- Directed by: Norah McGettigan
- Written by: Norah McGettigan; Gabriel Enrique Vargas;
- Produced by: Andrew Freedman; Katarzyna Slesicka;
- Starring: Jan Frycz; Anne-Marie Duff;
- Cinematography: Marius Matzow Gulbrandsen
- Edited by: Mariusz Kus
- Release dates: July 13, 2012 (Galway); October 26, 2012 (Poland);
- Running time: 90 mins.
- Countries: Ireland Poland
- Languages: English Polish

= Sanctuary (2012 film) =

2012 Irish-Polish film

Sanctuary is a 2012 Irish-Polish drama film, directed by Norah McGettigan, who co-wrote it with Gabriel Enrique Vargas.

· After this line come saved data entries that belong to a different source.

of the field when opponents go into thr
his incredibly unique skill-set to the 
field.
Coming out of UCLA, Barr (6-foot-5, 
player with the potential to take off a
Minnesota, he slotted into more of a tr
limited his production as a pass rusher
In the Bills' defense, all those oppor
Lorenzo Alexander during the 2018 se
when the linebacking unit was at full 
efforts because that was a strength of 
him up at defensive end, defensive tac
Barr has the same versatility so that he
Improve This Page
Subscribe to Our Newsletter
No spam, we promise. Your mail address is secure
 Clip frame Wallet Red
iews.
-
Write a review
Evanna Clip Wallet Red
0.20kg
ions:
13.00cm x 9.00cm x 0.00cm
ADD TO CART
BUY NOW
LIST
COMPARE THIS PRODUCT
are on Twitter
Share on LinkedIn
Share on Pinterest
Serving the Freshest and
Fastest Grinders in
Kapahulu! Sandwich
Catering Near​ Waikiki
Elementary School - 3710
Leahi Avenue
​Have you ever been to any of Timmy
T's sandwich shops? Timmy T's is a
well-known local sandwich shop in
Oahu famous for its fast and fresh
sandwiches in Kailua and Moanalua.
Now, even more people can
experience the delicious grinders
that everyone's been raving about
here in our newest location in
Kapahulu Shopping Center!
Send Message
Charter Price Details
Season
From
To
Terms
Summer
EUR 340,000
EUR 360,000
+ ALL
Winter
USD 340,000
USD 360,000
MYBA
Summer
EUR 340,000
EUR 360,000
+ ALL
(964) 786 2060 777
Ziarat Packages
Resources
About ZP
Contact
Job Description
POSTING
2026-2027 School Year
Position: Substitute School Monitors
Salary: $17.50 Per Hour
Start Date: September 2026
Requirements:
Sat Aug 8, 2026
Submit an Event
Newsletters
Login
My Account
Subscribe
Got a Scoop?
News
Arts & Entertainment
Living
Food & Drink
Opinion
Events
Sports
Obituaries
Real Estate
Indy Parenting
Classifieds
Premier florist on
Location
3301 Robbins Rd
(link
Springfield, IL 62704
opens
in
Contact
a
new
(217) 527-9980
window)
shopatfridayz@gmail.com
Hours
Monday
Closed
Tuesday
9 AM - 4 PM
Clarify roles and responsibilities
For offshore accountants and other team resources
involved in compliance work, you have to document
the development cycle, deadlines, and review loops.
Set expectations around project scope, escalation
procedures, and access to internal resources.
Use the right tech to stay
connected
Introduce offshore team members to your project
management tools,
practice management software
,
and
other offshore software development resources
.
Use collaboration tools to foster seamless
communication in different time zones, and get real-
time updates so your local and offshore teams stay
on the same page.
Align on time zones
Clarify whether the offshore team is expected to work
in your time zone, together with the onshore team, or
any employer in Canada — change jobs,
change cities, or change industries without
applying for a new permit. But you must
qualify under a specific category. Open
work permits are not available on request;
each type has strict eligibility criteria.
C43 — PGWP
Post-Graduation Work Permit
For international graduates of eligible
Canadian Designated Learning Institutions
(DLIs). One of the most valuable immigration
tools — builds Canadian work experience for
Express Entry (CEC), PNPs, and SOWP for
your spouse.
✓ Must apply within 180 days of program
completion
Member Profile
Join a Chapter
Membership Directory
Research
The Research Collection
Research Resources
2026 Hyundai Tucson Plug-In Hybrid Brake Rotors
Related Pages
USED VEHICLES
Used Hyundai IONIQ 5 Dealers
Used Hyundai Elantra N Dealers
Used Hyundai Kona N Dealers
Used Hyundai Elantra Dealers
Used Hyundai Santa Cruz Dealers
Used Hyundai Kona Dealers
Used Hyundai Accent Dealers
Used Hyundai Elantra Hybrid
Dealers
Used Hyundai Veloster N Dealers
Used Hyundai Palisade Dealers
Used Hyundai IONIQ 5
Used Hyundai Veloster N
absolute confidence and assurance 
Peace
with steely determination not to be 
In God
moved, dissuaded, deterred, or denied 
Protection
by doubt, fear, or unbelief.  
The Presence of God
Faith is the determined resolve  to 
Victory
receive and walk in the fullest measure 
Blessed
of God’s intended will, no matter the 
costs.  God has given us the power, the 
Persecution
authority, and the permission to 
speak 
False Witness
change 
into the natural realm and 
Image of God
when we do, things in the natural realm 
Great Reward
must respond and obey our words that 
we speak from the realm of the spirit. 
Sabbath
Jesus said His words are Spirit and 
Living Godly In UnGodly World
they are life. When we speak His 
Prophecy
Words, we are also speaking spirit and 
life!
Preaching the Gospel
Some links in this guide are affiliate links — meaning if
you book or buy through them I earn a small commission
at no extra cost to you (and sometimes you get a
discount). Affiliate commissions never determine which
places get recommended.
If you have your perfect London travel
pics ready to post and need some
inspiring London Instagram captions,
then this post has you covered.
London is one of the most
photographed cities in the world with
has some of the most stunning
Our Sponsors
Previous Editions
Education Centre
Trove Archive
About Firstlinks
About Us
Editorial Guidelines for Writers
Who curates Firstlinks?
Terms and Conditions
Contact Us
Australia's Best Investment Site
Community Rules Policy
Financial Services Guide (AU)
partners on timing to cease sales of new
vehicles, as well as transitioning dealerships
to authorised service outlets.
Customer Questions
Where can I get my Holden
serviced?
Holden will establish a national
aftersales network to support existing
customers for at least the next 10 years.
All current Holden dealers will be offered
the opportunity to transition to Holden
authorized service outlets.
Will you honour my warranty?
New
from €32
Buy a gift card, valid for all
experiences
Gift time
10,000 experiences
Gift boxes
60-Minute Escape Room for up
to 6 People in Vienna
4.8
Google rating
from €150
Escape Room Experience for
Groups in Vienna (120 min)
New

It stars Jan Frycz and Anne-Marie Duff. It premiered at the Galway Film Fleadh in 2012, then subsequently released in Poland later that same year.

==Synopsis==
Irish-made road-movie set in the African Sahara, telling the story of Isobel and her transvestite friend Deecy as they travel in the region, trying to find Isobel's brother who has been abducted.

==Reception==
Agnieszka Le Nart of Culture.pl praised the film and lauded the filmmaker, stating it "effortlessly evokes the twin perils of heartbreak and hope that inevitably follow great loss. At once personal and profound, art-house yet everyday, Norah McGettigan has crafted an elegiac, challenging yet beautiful film that belies her status as a first-time film maker."

Patryk Czekaj of Letterboxd rated the film 2/5 stars, opining it is "an overly-melancholic, dry, and emotionally-disconnected meditation on life and death. Quality-wise it’s like an episode of a basic Polish TV drama."